Archiwum Państwowe chce kupić raporty z Grudnia '70
Akademia Medyczna otoczona. To zdjęcie przeleżało trzydzieści osiem lat w szufladzie profesora Stefana Angielskiego. Dziś zdecydował się nam je udostępnić. Profesor zrobił je 16 grudnia 1970 r. między godziną dziesiątą a jedenastą, z okna Centralnego Laboratorium Akademii Medycznej, którym kierował. Podszedł do okna, bo usłyszał jakiś dziwny odgłos i zobaczył, że transportery opancerzone otaczają szpital. Miał w szafie aparat fotograficzny, stary Kijew i zrobił kilka zdjęć.
- Wcześniej wezwał mnie profesor Stanisław Mlekodaj, dyr. Instytutu Chirurgii na odprawę - wspomina profesor Angielski. - W gabinecie siedzieli już członkowie uczelnianej egzekutywy i mówili o chuliganach, którzy wylegli na ulice.
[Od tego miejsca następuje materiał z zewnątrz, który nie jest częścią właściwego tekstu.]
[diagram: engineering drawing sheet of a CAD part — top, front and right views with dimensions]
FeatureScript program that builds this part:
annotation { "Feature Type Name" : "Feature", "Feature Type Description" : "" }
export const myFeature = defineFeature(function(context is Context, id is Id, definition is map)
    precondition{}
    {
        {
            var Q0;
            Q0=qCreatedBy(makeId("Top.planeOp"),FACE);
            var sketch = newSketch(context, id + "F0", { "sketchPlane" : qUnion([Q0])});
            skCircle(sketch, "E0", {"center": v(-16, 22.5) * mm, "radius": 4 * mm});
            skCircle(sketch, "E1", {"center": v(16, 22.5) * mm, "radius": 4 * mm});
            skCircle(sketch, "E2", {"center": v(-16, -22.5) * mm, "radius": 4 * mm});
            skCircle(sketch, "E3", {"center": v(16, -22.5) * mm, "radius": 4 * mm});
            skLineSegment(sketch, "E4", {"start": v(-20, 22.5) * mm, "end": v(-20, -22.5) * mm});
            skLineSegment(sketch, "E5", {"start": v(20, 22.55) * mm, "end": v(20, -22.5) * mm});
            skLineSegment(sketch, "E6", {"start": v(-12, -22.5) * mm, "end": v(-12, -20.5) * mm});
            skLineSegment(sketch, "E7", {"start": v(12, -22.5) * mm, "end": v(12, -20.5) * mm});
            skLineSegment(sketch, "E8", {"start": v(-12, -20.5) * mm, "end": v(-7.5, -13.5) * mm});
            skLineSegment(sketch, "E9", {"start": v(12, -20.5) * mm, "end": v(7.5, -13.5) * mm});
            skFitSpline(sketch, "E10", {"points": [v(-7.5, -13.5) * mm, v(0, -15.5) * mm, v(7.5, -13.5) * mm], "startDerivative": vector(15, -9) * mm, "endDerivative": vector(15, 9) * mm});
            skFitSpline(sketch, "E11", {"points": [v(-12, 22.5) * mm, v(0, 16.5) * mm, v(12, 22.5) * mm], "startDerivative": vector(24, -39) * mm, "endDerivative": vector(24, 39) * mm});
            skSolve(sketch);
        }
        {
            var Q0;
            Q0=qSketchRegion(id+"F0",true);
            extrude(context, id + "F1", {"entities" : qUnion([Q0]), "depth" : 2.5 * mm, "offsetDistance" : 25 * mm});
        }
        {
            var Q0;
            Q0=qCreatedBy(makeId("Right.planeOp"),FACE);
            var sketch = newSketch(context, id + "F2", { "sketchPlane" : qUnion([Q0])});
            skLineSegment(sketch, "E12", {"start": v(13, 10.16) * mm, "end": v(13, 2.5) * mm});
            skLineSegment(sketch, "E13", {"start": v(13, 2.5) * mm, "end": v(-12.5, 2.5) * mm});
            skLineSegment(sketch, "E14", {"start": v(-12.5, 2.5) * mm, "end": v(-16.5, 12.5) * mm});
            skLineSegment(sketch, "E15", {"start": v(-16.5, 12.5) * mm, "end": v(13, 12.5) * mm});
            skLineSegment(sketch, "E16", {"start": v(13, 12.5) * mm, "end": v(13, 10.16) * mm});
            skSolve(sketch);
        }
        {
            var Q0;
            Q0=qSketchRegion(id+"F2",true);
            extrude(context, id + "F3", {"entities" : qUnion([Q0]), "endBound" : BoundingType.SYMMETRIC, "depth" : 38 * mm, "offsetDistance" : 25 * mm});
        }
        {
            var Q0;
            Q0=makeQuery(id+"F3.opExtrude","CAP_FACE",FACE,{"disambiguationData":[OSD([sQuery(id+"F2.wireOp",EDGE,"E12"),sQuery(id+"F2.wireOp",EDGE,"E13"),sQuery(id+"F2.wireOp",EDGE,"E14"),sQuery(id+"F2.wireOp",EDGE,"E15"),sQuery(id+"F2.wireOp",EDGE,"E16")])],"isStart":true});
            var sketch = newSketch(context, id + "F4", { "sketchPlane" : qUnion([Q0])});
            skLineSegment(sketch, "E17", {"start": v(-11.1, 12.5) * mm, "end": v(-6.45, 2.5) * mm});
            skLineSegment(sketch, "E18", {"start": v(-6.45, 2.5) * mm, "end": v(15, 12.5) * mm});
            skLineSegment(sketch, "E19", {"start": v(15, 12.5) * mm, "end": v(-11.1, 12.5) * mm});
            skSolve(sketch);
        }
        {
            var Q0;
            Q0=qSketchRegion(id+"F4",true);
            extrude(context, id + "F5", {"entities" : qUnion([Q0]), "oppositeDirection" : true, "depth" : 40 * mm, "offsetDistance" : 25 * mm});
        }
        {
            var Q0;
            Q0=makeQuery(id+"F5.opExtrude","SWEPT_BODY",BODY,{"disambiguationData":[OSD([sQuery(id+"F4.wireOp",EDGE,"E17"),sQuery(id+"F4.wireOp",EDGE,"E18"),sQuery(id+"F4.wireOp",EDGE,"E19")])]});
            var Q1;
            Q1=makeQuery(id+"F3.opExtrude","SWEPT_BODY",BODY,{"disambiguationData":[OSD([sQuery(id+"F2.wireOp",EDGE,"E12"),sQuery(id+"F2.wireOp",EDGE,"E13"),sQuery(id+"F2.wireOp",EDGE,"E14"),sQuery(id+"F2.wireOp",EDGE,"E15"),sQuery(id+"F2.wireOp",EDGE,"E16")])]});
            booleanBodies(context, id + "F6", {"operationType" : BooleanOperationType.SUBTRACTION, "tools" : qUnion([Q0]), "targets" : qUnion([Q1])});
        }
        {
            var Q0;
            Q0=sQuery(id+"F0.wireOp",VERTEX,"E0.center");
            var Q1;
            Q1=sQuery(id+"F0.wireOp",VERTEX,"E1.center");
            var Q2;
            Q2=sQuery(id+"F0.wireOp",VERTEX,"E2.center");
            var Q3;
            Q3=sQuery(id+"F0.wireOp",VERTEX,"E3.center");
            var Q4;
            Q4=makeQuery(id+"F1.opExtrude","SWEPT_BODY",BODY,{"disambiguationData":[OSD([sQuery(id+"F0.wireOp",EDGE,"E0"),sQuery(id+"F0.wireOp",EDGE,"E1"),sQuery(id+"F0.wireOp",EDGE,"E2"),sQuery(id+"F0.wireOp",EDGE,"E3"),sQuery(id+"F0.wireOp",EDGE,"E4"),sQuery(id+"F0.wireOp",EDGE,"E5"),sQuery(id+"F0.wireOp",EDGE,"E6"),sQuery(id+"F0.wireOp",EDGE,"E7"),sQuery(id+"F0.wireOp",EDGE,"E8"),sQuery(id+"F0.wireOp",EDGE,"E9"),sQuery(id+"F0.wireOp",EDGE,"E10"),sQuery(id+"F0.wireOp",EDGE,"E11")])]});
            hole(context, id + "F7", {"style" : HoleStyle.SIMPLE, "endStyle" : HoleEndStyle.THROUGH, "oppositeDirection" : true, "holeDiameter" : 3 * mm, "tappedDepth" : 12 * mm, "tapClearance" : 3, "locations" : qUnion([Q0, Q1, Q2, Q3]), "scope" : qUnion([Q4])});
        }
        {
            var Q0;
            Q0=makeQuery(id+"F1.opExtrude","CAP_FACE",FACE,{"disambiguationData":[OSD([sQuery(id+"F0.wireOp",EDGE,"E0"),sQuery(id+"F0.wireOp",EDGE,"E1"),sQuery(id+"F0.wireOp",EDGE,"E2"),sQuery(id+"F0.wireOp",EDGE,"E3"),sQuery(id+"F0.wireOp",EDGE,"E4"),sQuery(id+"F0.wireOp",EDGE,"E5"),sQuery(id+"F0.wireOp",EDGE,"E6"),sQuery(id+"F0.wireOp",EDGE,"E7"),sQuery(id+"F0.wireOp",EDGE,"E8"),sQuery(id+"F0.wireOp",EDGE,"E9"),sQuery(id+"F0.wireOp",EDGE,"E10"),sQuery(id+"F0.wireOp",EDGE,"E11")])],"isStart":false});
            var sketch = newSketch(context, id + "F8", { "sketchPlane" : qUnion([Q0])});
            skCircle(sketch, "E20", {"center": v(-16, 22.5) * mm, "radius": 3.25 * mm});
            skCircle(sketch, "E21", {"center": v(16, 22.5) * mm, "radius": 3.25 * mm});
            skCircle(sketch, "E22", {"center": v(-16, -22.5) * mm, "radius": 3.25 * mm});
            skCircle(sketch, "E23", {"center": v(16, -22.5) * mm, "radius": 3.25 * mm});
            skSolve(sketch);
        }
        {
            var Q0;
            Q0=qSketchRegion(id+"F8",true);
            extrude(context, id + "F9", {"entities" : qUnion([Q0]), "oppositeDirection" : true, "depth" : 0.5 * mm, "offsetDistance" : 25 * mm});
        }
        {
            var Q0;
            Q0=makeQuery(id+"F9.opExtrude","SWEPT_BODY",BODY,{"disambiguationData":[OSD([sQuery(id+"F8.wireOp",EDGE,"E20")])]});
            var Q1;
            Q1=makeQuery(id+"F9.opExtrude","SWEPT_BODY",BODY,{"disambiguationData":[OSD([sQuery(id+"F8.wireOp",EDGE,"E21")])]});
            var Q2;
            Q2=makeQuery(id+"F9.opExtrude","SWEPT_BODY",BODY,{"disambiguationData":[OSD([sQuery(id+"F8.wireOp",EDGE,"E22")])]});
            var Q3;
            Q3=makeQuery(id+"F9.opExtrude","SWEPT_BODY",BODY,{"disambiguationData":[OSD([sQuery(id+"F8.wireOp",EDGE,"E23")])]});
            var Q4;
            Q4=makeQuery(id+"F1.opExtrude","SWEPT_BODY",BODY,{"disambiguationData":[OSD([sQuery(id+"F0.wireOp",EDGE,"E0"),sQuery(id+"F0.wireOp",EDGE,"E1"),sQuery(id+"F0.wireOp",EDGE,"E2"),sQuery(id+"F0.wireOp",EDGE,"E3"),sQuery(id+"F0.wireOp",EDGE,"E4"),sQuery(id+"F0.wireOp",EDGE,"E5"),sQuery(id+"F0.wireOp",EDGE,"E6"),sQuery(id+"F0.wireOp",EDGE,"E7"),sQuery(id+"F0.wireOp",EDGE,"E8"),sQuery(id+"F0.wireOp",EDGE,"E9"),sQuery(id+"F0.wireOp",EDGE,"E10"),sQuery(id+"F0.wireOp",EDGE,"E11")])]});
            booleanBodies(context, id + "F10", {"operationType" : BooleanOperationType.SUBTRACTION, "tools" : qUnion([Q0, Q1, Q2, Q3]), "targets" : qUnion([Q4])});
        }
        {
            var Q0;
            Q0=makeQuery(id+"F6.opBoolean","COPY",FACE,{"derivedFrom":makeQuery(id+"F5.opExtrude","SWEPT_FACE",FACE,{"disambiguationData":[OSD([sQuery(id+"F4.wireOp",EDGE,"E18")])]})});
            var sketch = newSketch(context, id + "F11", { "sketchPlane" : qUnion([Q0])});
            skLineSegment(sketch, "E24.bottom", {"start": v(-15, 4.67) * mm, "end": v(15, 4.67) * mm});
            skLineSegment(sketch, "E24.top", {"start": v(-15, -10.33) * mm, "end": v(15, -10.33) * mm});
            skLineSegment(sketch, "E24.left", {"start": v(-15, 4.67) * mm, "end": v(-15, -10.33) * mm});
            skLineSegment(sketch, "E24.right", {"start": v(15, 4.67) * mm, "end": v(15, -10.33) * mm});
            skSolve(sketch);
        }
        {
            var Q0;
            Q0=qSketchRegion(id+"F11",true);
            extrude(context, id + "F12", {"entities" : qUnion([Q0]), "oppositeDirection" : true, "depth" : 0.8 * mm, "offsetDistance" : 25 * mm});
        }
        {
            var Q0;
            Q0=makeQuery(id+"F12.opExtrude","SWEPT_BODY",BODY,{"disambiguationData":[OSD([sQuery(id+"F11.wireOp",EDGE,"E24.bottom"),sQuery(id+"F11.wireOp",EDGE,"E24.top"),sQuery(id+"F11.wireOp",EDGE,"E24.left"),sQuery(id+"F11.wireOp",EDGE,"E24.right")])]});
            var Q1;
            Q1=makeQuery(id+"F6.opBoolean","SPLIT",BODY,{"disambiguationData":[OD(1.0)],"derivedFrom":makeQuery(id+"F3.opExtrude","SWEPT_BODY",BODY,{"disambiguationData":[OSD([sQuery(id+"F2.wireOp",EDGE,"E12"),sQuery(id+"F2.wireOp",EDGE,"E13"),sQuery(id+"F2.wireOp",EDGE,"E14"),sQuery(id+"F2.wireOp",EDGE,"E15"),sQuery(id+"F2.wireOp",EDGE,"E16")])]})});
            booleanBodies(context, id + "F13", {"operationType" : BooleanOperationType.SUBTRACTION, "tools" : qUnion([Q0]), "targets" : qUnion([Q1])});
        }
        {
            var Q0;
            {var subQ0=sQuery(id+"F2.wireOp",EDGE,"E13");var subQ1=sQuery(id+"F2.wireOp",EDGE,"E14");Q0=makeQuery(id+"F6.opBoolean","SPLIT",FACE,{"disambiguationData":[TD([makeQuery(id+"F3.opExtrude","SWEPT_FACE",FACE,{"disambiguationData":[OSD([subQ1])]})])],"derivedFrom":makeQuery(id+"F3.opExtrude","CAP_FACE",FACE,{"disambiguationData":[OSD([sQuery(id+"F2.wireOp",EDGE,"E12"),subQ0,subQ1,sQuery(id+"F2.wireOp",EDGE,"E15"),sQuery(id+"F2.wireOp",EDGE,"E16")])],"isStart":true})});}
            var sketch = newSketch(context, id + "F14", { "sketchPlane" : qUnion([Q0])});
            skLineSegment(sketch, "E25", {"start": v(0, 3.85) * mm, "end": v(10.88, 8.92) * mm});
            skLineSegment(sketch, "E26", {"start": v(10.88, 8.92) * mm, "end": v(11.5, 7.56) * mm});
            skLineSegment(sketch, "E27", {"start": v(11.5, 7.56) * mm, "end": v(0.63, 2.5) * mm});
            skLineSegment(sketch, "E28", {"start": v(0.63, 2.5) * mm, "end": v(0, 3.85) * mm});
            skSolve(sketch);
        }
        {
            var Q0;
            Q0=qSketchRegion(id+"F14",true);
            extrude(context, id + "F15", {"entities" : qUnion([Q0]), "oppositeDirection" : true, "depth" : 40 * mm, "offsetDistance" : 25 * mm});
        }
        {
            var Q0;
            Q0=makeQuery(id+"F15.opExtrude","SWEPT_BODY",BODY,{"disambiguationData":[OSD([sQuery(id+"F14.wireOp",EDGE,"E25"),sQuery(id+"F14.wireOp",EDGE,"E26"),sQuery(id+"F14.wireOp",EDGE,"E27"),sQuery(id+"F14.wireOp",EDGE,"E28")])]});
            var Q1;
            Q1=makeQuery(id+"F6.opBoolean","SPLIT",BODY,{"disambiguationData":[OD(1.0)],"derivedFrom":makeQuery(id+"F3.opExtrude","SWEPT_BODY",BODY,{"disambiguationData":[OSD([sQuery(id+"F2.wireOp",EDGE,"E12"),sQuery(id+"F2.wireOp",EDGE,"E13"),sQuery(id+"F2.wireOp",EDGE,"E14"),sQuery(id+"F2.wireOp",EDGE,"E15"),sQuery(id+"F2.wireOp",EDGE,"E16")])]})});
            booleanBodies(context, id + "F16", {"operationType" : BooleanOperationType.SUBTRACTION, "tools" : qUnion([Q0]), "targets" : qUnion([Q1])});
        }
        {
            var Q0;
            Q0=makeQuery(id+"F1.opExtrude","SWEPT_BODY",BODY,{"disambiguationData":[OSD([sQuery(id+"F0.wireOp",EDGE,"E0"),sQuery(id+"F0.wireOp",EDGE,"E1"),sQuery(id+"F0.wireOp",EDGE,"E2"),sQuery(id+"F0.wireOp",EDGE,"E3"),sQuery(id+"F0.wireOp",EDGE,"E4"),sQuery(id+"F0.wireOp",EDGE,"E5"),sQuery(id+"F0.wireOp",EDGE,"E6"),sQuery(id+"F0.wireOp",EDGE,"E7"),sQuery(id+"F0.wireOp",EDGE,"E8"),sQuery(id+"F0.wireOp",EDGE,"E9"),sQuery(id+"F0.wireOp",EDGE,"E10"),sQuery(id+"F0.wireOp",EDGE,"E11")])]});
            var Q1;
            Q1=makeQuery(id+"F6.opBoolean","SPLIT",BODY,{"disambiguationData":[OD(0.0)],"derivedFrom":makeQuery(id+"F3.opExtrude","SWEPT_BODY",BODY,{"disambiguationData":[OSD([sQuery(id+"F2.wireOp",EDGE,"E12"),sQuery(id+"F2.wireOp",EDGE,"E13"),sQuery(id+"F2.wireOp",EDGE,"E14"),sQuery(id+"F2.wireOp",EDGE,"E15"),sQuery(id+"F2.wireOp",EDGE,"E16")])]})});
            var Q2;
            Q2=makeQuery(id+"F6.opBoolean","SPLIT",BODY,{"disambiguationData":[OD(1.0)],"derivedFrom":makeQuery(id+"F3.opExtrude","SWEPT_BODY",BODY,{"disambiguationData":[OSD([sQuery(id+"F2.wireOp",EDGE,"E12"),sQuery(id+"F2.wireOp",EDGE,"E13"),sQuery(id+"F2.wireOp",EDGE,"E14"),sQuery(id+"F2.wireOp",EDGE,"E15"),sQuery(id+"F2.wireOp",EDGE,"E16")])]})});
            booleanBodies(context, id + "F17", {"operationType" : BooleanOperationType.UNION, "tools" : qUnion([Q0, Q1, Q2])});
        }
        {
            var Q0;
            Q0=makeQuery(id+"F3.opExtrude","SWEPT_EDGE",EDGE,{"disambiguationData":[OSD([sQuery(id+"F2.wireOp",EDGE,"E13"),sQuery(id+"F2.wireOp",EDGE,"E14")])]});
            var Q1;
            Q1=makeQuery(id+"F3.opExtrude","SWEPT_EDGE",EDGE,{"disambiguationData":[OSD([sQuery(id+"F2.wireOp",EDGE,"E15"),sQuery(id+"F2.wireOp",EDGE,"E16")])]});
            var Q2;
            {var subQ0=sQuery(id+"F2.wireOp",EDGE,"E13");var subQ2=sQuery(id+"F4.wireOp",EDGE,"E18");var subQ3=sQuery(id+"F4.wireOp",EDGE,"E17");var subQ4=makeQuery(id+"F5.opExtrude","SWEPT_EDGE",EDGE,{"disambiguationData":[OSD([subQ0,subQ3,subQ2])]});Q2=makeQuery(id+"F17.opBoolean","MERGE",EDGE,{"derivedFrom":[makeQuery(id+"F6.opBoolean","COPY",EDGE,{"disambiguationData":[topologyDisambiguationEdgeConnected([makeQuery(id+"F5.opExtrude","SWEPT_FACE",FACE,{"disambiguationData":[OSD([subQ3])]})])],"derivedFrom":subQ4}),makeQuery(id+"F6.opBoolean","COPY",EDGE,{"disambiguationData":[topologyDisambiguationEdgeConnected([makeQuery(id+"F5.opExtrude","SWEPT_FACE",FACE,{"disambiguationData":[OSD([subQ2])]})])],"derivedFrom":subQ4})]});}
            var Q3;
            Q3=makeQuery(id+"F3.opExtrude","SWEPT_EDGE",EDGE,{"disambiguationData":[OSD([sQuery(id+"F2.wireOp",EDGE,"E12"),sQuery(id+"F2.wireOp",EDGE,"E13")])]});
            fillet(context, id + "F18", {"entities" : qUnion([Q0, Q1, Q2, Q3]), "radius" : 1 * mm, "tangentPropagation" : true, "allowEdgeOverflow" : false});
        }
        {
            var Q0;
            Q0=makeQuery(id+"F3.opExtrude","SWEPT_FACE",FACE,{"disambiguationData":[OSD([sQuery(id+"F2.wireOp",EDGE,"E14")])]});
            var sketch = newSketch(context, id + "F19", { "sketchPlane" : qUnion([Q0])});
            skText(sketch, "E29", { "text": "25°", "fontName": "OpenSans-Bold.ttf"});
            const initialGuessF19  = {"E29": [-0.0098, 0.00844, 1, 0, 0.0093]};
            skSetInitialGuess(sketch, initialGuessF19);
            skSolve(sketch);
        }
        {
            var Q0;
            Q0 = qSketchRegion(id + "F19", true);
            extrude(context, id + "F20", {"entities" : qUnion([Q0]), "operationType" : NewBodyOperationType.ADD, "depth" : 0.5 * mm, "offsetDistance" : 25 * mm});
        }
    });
Profesor Mlekodaj kazał mi zorganizować całodobowe dyżury w stacji krwiodawstwa i zabezpieczyć dużo krwi. Ale najtragiczniejszy dzień to był 17 grudnia, gdy do akademii zaczęto przywozić ludzi postrzelonych w Gdyni...
A ja dodam jeszcze tylko, że z odtajnionych właśnie materiałów przesyłanych do CIA przez pułkownika Kuklińskiego wynika, że minister obrony narodowej, generał Jaruzelski, był w Trójmieście w tych dniach, gdy "partia strzelała do robotników".